I campaign for gender equality from a male perspective. Ultimately, I want to end prejudice and discrimination on the basis of gender and abolish gender stereotypes and the stigma faced by those who don’t conform with them. The benefits of ending gender inequality for me personally would be greater parental rights at work, greater legal protection of my paternal rights, and freedom from social expectations of stereotypical masculine behaviour and social roles. While the inequalities that cisgender men face are in no way equal to those currently faced by women, transgender people, or intersex people, the sources of many of those inequalities are the same. Men have been painted as naturally ill-equipped for domestic work and child-rearing in order to push the social obligations of parenting and housework on women. Behaviour considered feminine has been stigmatised as inferior, and a culture of bullying and punishing men for failing to uphold the performance of masculinity persists.
Achieving equality for men means first recognising the rights denied to women and I am highly sceptical of those who claim to fight for the rights of men without first fighting for those of women. Men do not have a right to control women’s bodies – and it would not progress the goal of gender equality to simply change from the current regime, in which the State dictates the fates of women, to one where individual men are allowed to dictate or veto a woman’s choices. A woman may seek the counsel of a trusted partner in making a decision about a pregnancy, but the right to decide will always be hers.
It would always be my hope that a partner would choose to talk to me before having an abortion, but that is not something that can or should be enshrined in law. If the law were to give me the power to legally interfere in that decision on the basis of potential future parentage, it would become impossible for me to ever be an equal partner in a relationship. I might never invoke that coercive power, but it would always hang over us and threaten the trust in our relationship. For women in abusive relationships and those who have become pregnant through rape, the implications would be chilling – potentially requiring women to obtain permission from their abusers before seeking a life-saving abortion.
In truth, the criminalisation of women’s reproductive choices that has stemmed from the Eighth Amendment already creates an imbalance in the relationships of women and men. Men live with the disturbing potential of having to choose between becoming complicit in a crime that should not be a crime, or abusing a power we should not have. That implicit power to threaten or coerce a partner into giving birth to a child against her will—through social stigma, financial control or psychological dominance enabled by the criminalisation of abortion—is an incredible injustice to women, and places men in the abhorrent position of having to always reassure our partners that we will not abuse them if they become pregnant.
For these reasons, I’m a member of the Abortion Rights Campaign, who work to end the social stigma around abortion and advocate to change the law to guarantee the right to free and safe abortion access.

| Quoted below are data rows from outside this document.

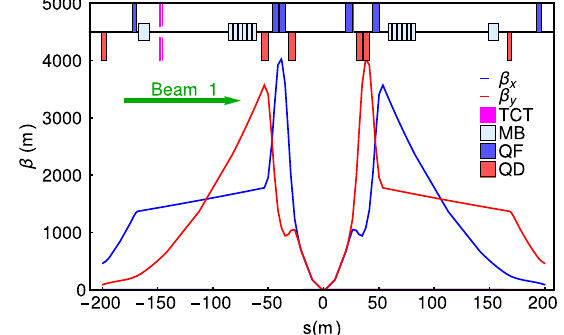
1. The β -functions around the ATLAS experiment in the LHC for the clockwise rotating beam (B1), calculated with MAD - X [7], shown together with the layout of dipoles (MB, main bend), horizontally focusing (QF) and defocusing (QD) quadrupoles, and tungsten collimators (TCTs) for protection of the aperture bottleneck. This optics [6] with β (cid:1) ¼ 60 cm was used in the 2012 physics run. The IP is located at s ¼ 0 and the beam direction is from left to right, meaning that the incoming beam passes the TCTs before the inner triplets and the IP. The optics is identical in CMS except that the horizontal and vertical planes are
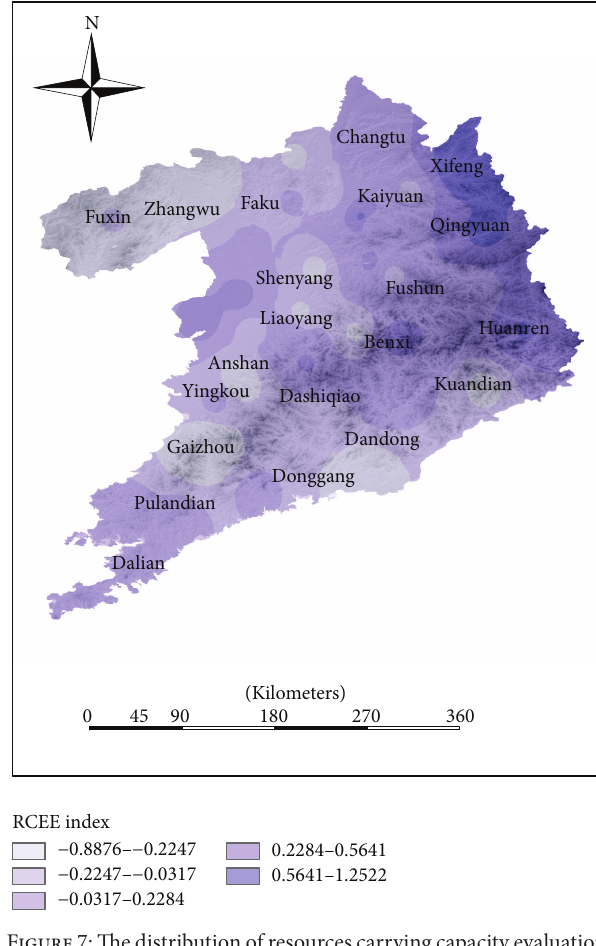
Figure 6: The distribution of human living environmental evalua- tion (HLEE) index in Shenyang-Dalian urban agglomeration.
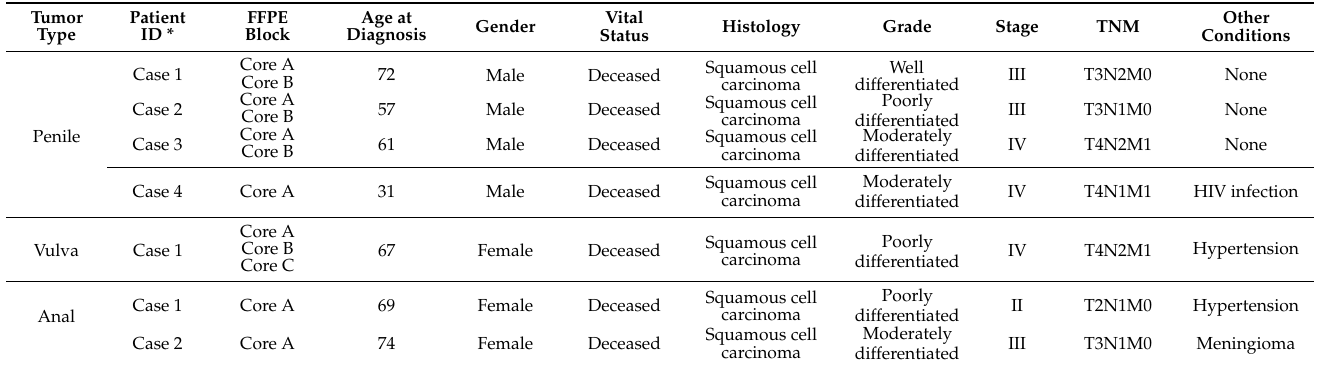
Table 1. Clinical and demographic information of the case series of anal, vulvar and penile cancer included in this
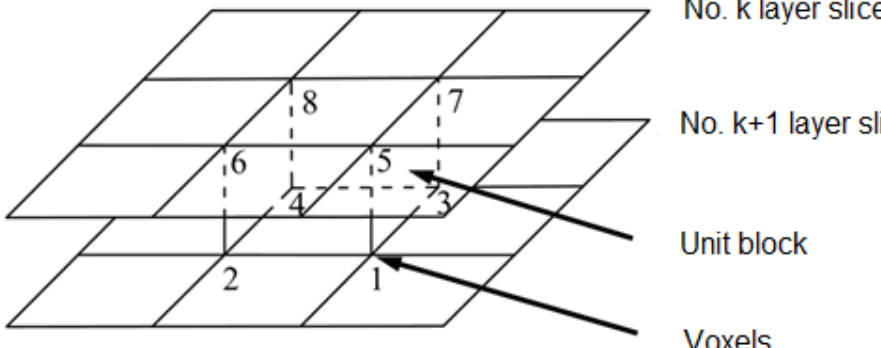
Figure 7. Schematic diagram of unit block and voxels.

I am not a member of a group advocating for new legal rights for men because the most urgent crisis of gender equality in Ireland right now is the denial of women’s right to bodily autonomy. Addressing that crisis requires the repeal of the Eighth Amendment. Men who are cisgender already have legal rights to choose what happens to their own bodies, to accept or refuse medical treatment, to have their bodies recognised as inviolate by the State. Future legislation must realise those rights for women, trans people, and intersex people in all circumstances, including pregnancy.